## WORK ORDER 1:
In the employment agreement excerpt, how much is the retention bonus the Company pays the Employee?
## WORK ORDER 2:
Please retype the employment agreement excerpt between "6. FULL SETTLEMENT;" and "misconduct.", inclusive.

## EXERCISE TEXT:
————————
5. RETENTION BONUS. Following a "Change of Control," as
contemplated in Section 3(d), if the Employee is employed by the Company on
the 12-month anniversary of the Change of Control, the Company shall pay the
Employee a retention bonus in the amount of $250,000. Nothing in this
Section 5 shall be deemed to give the Employee the right to be retained in
the employ of the Company or to restrict the right of the Company to
terminate the Employee at any time and for any reason, without Cause or for
Cause or upon a Change of Control. Nothing in this Section 5 shall be deemed
to give the Company the right to require the Employee to remain in the employ
of the Company or to restrict the Employee's right to terminate his
employment at any time and for any reason, without Good Reason or for Good
Reason.
6. FULL SETTLEMENT; MITIGATION. In no event shall the Employee be
obligated to seek other employment or take any other action by way of
mitigation of the amounts payable to the Employee under any of the provisions
of this Agreement and such amounts shall not be reduced whether or not the
Employee obtains other employment. Neither the
8
Employee nor the Company shall be liable to the other party for any damages
in addition to the amounts payable under Section 4 arising out of the
termination of the Employee's employment prior to the end of the Employment
Period; provided, however, that the Company shall be entitled to seek damages
from the Employee for any breach of Sections 7, 8, 9, 10, or 11 by the
Employee and either party shall be entitled to seek damages for criminal
misconduct.
7. CONFIDENTIAL INFORMATION.
(a) The Employee acknowledges that the Company and its
affiliates have trade, business and financial secrets and other confidential
and proprietary information (collectively, the "Confidential Information").
————————
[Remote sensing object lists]
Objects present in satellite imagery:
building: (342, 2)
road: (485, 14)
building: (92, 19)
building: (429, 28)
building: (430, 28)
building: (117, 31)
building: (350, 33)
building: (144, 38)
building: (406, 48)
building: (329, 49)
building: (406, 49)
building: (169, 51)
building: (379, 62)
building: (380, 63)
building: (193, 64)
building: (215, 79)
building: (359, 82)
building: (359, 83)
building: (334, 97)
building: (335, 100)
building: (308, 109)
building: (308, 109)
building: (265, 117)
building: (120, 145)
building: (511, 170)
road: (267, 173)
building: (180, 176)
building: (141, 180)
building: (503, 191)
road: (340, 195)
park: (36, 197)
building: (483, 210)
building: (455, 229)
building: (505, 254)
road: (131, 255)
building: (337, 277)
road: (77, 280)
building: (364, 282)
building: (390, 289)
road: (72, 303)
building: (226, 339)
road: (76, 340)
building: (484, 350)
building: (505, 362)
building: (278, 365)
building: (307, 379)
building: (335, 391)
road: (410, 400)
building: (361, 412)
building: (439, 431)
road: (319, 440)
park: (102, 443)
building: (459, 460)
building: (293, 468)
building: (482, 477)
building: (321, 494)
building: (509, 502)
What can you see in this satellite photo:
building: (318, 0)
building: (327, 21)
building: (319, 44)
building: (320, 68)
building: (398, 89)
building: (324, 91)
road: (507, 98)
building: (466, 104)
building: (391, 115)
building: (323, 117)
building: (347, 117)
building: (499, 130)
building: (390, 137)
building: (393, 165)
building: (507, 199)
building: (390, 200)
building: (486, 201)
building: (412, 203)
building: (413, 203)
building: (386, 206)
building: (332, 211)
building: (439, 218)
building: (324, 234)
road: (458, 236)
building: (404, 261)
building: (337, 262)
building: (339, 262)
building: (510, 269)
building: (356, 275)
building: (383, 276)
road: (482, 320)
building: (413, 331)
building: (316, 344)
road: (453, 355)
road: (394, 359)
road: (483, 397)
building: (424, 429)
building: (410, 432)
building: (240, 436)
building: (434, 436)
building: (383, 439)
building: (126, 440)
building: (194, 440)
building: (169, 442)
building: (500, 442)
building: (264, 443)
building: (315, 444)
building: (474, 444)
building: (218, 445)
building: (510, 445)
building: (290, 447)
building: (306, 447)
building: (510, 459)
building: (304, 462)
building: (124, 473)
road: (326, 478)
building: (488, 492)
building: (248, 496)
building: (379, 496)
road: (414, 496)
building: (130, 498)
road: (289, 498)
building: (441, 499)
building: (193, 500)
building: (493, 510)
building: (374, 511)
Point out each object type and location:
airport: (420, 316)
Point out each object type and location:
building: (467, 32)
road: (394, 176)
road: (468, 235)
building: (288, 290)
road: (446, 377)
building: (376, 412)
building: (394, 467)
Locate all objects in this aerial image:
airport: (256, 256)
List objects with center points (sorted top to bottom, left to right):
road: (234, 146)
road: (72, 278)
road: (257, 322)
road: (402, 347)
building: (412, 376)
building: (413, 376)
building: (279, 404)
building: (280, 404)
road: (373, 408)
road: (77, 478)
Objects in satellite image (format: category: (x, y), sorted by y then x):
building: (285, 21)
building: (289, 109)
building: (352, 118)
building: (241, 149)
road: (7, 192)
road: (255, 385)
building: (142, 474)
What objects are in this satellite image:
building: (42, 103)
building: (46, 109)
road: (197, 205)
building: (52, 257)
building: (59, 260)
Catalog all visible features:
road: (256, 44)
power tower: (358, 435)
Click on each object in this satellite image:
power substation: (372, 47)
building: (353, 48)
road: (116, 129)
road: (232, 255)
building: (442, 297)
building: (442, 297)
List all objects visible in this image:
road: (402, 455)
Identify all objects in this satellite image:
————————
## TASK RESPONSE 1:
$250,000

## TASK RESPONSE 2:
6. FULL SETTLEMENT; MITIGATION. In no event shall the Employee be
obligated to seek other employment or take any other action by way of
mitigation of the amounts payable to the Employee under any of the provisions
of this Agreement and such amounts shall not be reduced whether or not the
Employee obtains other employment. Neither the
8
Employee nor the Company shall be liable to the other party for any damages
in addition to the amounts payable under Section 4 arising out of the
termination of the Employee's employment prior to the end of the Employment
Period; provided, however, that the Company shall be entitled to seek damages
from the Employee for any breach of Sections 7, 8, 9, 10, or 11 by the
Employee and either party shall be entitled to seek damages for criminal
misconduct.